# TASK ITEM
Count the lines in the records below that contain the string "this", matching case exactly, and reply with the number alone.
⁂
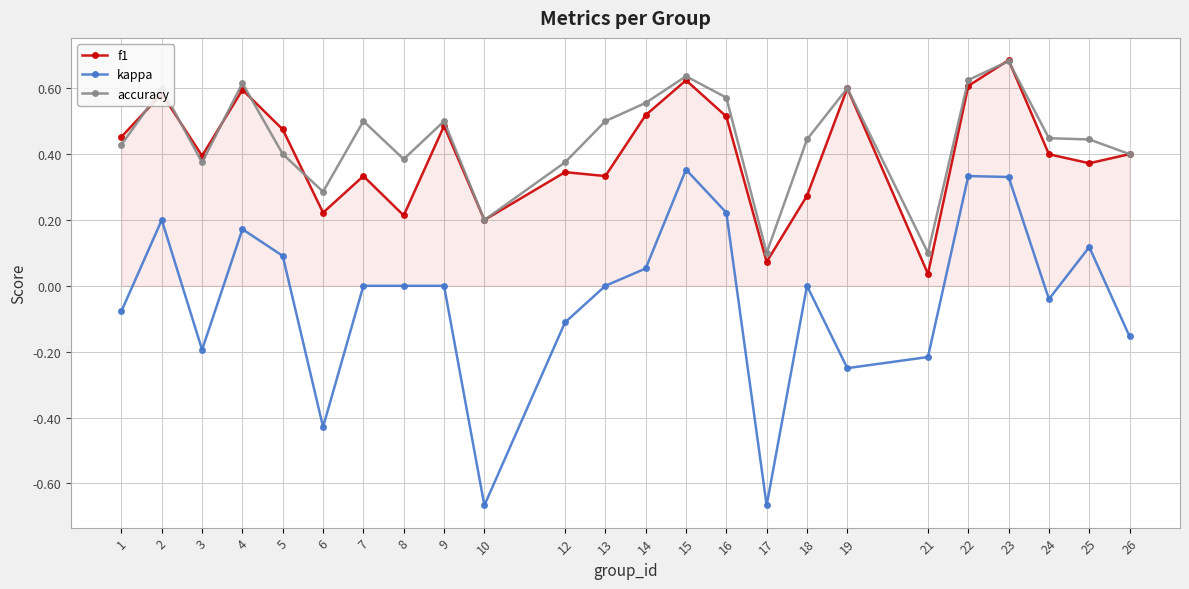

True or false: kappa and f1 intersect in this chart.

False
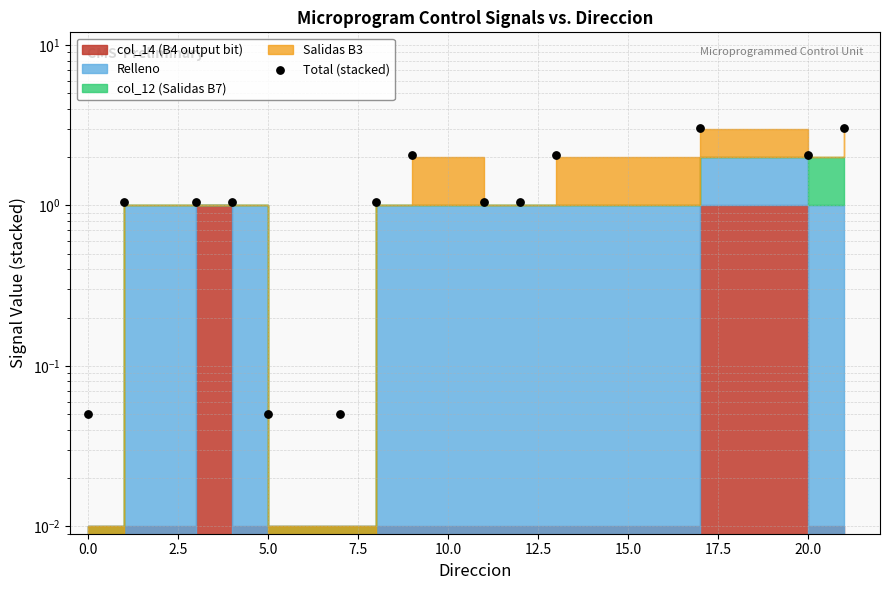

Approximately how many times larger is the value at 20.0 compared to 2.5?

1.0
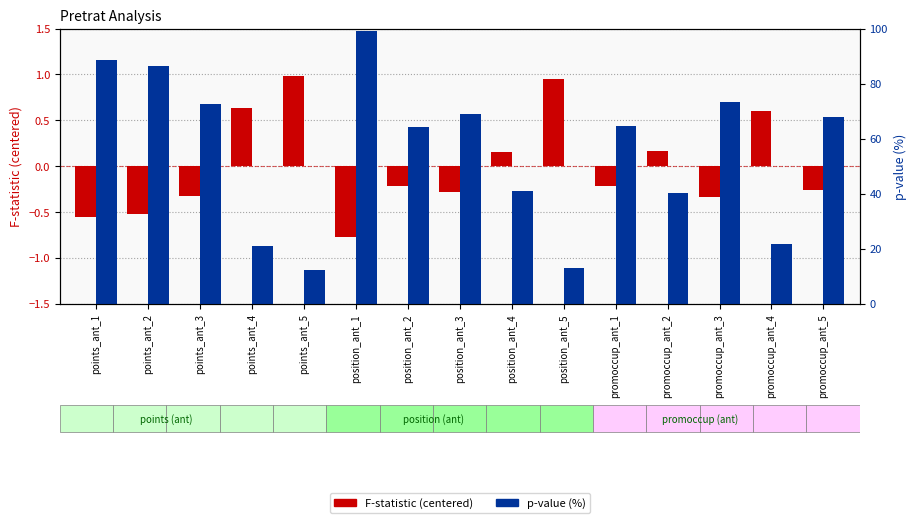

Which series has the largest range (max minus min)?

p-value (%)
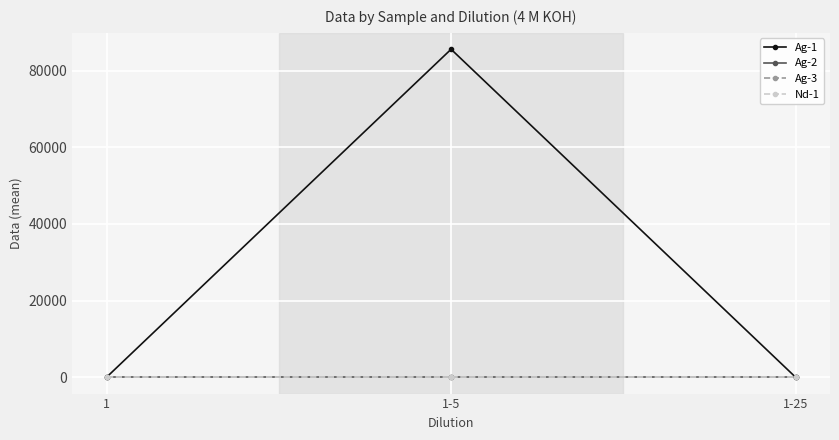

Is this an area chart (filled region under the line)?

No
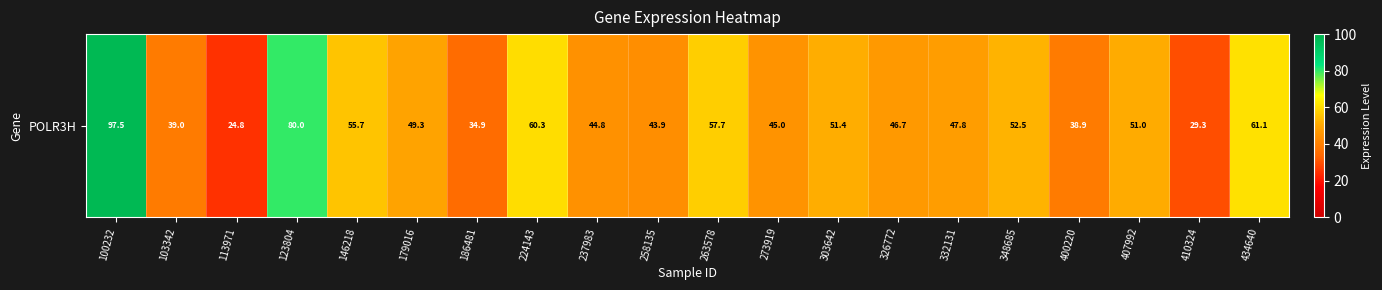

What is the ratio of the value at 407992 to the value at 179016?

1.0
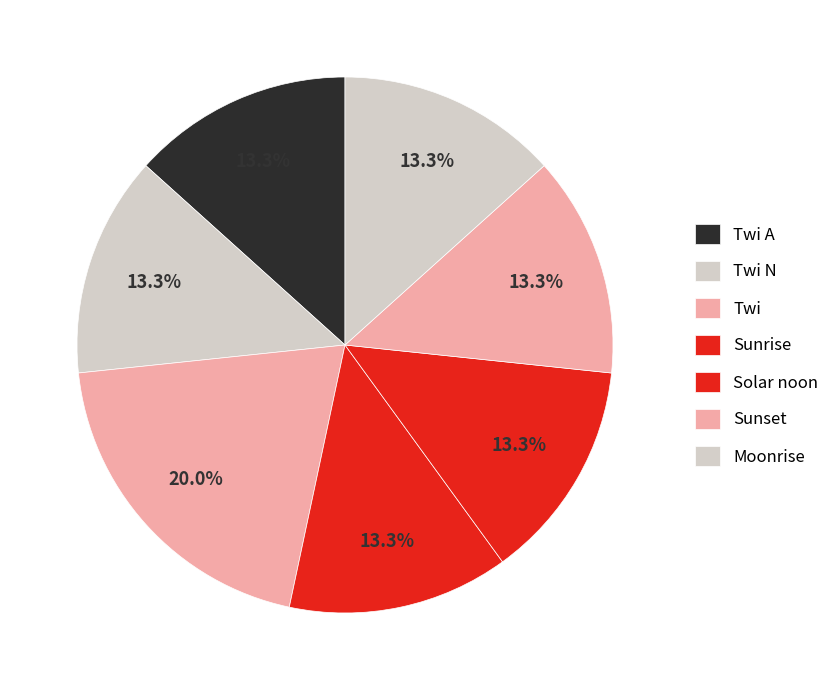

Does Twi A represent more than half of the total?

No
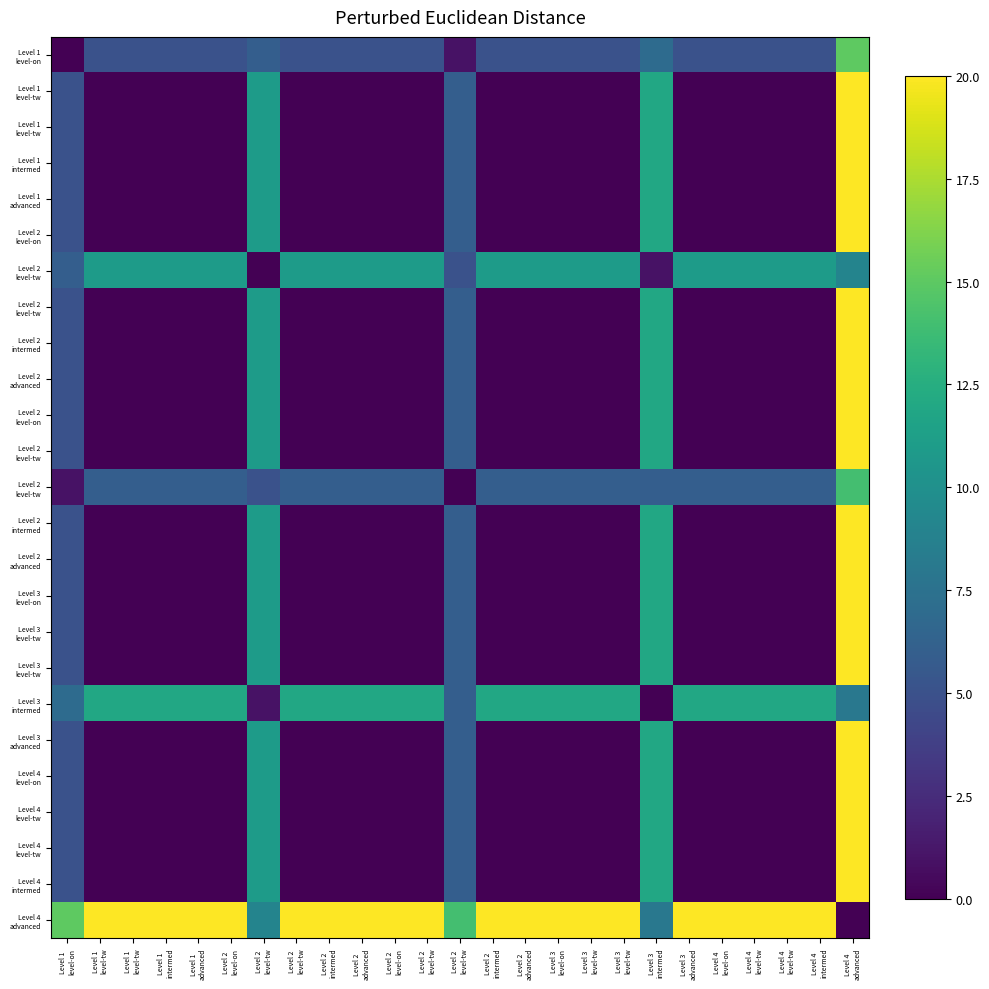

Which category has the highest value across all series?

Level 4 
advanced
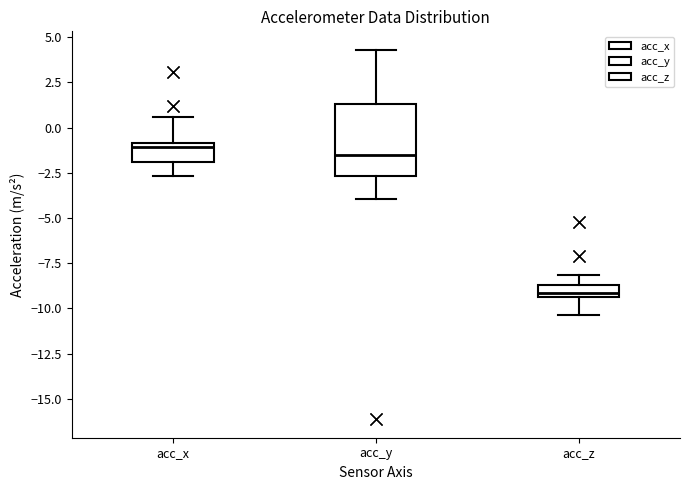

Where does the lower whisker of the box for acc_x end on the y-axis? The values are not printed on the chart, so give them approximately, as read against the axis.

-2.5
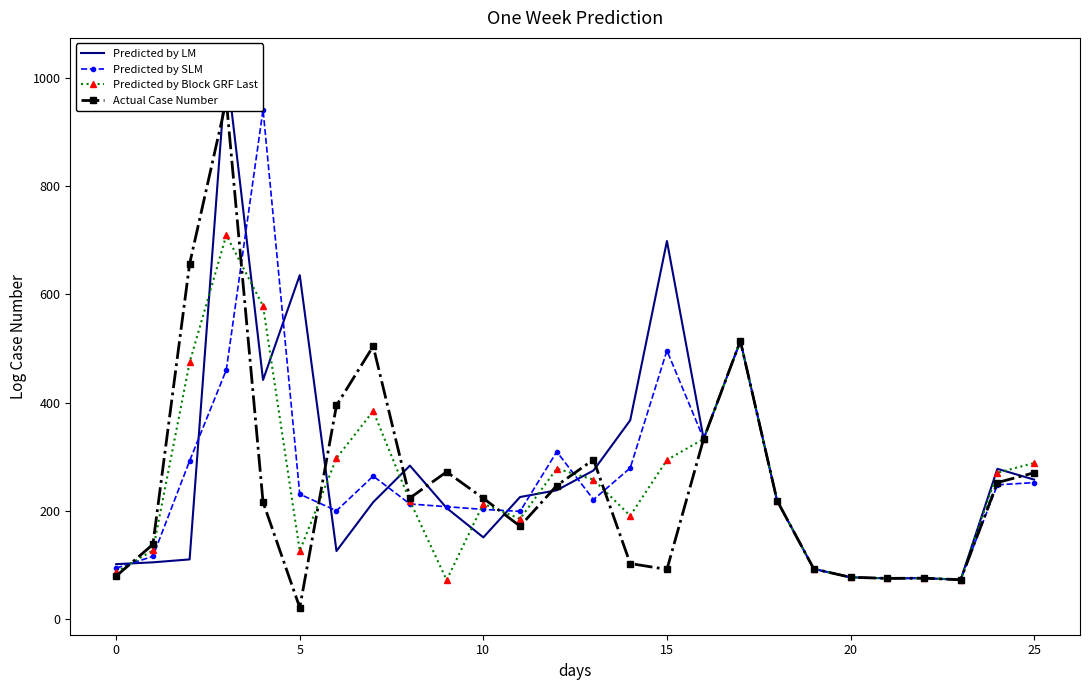

What is the minimum value for Predicted by SLM?

72.6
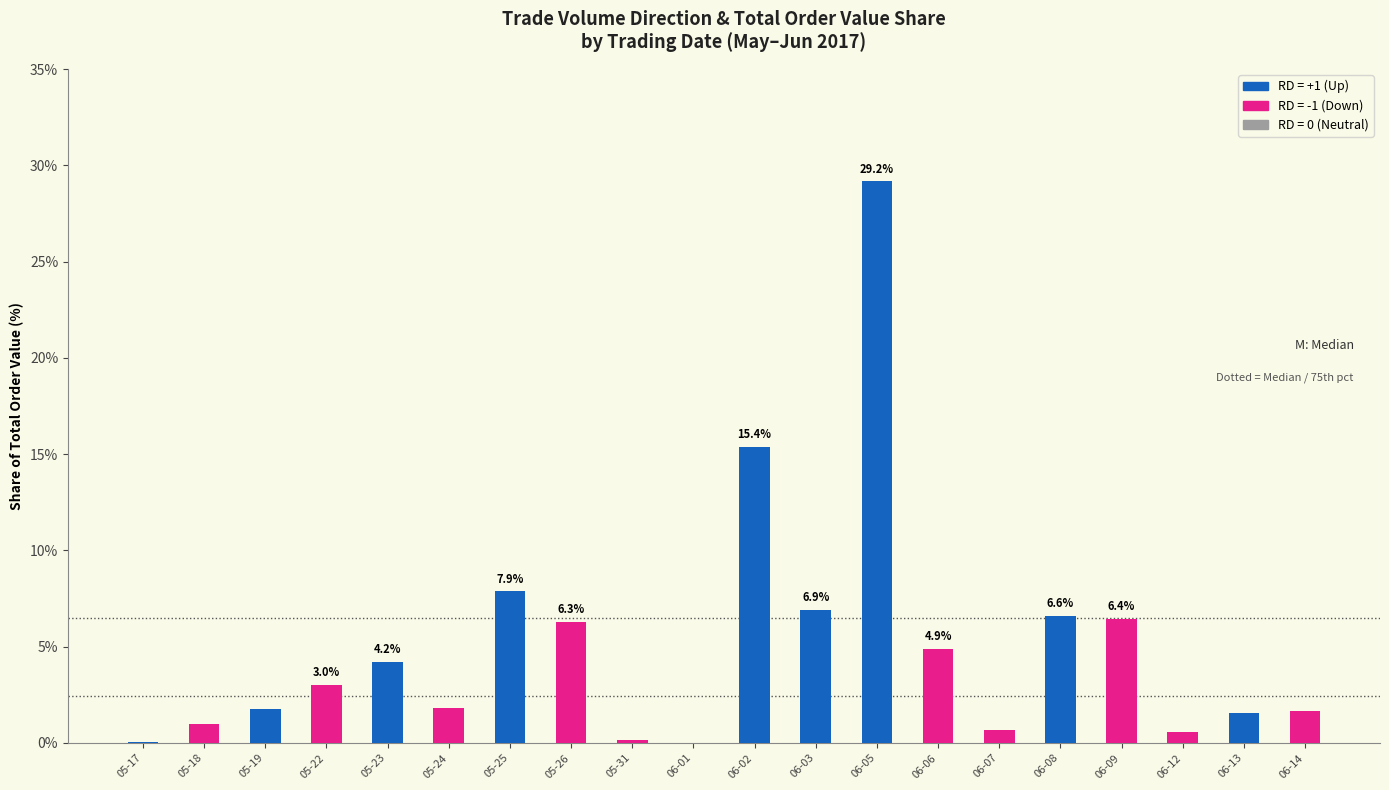

At which label is the value closest to 14?

06-02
⁂
# WRITTEN ANSWER
2